What you should do =
Starting at the first line, copy the data below through to the end, exactly.

Supplied records =
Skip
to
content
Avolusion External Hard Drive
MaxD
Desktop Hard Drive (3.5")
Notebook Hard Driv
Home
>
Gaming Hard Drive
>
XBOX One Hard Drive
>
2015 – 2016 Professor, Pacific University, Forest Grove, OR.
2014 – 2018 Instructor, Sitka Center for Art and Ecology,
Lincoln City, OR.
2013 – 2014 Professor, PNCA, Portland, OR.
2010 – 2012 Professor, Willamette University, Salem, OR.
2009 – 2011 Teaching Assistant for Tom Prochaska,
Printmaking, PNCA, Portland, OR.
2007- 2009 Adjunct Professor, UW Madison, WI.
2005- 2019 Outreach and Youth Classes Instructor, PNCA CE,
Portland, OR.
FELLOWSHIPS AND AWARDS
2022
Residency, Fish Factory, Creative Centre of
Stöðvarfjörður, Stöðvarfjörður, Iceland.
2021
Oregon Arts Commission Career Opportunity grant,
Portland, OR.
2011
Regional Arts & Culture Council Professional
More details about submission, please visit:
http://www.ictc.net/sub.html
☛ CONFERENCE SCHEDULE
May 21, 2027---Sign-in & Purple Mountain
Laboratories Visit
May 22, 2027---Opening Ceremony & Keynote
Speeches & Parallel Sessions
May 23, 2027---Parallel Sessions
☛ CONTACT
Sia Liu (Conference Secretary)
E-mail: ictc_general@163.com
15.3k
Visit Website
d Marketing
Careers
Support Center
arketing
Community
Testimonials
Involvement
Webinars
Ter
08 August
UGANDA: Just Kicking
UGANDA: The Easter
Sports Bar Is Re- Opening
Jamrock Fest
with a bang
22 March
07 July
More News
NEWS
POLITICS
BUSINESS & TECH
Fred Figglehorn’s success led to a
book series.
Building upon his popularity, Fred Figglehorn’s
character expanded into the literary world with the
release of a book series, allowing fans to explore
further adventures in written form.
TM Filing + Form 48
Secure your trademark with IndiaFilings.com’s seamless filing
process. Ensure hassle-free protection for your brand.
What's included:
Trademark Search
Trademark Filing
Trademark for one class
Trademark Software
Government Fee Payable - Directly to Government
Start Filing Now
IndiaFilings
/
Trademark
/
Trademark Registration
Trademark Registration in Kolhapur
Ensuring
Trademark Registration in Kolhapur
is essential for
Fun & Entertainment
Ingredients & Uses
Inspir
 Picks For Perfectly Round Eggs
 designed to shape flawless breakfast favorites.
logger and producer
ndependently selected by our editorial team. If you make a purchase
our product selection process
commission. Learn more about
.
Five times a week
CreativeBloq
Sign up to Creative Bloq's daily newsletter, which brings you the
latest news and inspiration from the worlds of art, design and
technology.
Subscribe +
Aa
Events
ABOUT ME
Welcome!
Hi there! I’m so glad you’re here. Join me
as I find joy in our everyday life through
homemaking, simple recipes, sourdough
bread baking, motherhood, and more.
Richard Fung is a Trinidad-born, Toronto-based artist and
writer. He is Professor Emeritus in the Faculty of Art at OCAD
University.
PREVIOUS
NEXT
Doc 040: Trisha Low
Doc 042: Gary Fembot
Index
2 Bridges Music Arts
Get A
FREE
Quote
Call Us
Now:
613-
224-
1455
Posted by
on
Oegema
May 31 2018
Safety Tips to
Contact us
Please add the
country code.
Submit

Response =
Skip
to
content
Avolusion External Hard Drive
MaxD
Desktop Hard Drive (3.5")
Notebook Hard Driv
Home
>
Gaming Hard Drive
>
XBOX One Hard Drive
>
2015 – 2016 Professor, Pacific University, Forest Grove, OR.
2014 – 2018 Instructor, Sitka Center for Art and Ecology,
Lincoln City, OR.
2013 – 2014 Professor, PNCA, Portland, OR.
2010 – 2012 Professor, Willamette University, Salem, OR.
2009 – 2011 Teaching Assistant for Tom Prochaska,
Printmaking, PNCA, Portland, OR.
2007- 2009 Adjunct Professor, UW Madison, WI.
2005- 2019 Outreach and Youth Classes Instructor, PNCA CE,
Portland, OR.
FELLOWSHIPS AND AWARDS
2022
Residency, Fish Factory, Creative Centre of
Stöðvarfjörður, Stöðvarfjörður, Iceland.
2021
Oregon Arts Commission Career Opportunity grant,
Portland, OR.
2011
Regional Arts & Culture Council Professional
More details about submission, please visit:
http://www.ictc.net/sub.html
☛ CONFERENCE SCHEDULE
May 21, 2027---Sign-in & Purple Mountain
Laboratories Visit
May 22, 2027---Opening Ceremony & Keynote
Speeches & Parallel Sessions
May 23, 2027---Parallel Sessions
☛ CONTACT
Sia Liu (Conference Secretary)
E-mail: ictc_general@163.com
15.3k
Visit Website
d Marketing
Careers
Support Center
arketing
Community
Testimonials
Involvement
Webinars
Ter
08 August
UGANDA: Just Kicking
UGANDA: The Easter
Sports Bar Is Re- Opening
Jamrock Fest
with a bang
22 March
07 July
More News
NEWS
POLITICS
BUSINESS & TECH
Fred Figglehorn’s success led to a
book series.
Building upon his popularity, Fred Figglehorn’s
character expanded into the literary world with the
release of a book series, allowing fans to explore
further adventures in written form.
TM Filing + Form 48
Secure your trademark with IndiaFilings.com’s seamless filing
process. Ensure hassle-free protection for your brand.
What's included:
Trademark Search
Trademark Filing
Trademark for one class
Trademark Software
Government Fee Payable - Directly to Government
Start Filing Now
IndiaFilings
/
Trademark
/
Trademark Registration
Trademark Registration in Kolhapur
Ensuring
Trademark Registration in Kolhapur
is essential for
Fun & Entertainment
Ingredients & Uses
Inspir
 Picks For Perfectly Round Eggs
 designed to shape flawless breakfast favorites.
logger and producer
ndependently selected by our editorial team. If you make a purchase
our product selection process
commission. Learn more about
.
Five times a week
CreativeBloq
Sign up to Creative Bloq's daily newsletter, which brings you the
latest news and inspiration from the worlds of art, design and
technology.
Subscribe +
Aa
Events
ABOUT ME
Welcome!
Hi there! I’m so glad you’re here. Join me
as I find joy in our everyday life through
homemaking, simple recipes, sourdough
bread baking, motherhood, and more.
Richard Fung is a Trinidad-born, Toronto-based artist and
writer. He is Professor Emeritus in the Faculty of Art at OCAD
University.
PREVIOUS
NEXT
Doc 040: Trisha Low
Doc 042: Gary Fembot
Index
2 Bridges Music Arts
Get A
FREE
Quote
Call Us
Now:
613-
224-
1455
Posted by
on
Oegema
May 31 2018
Safety Tips to
Contact us
Please add the
country code.
Submit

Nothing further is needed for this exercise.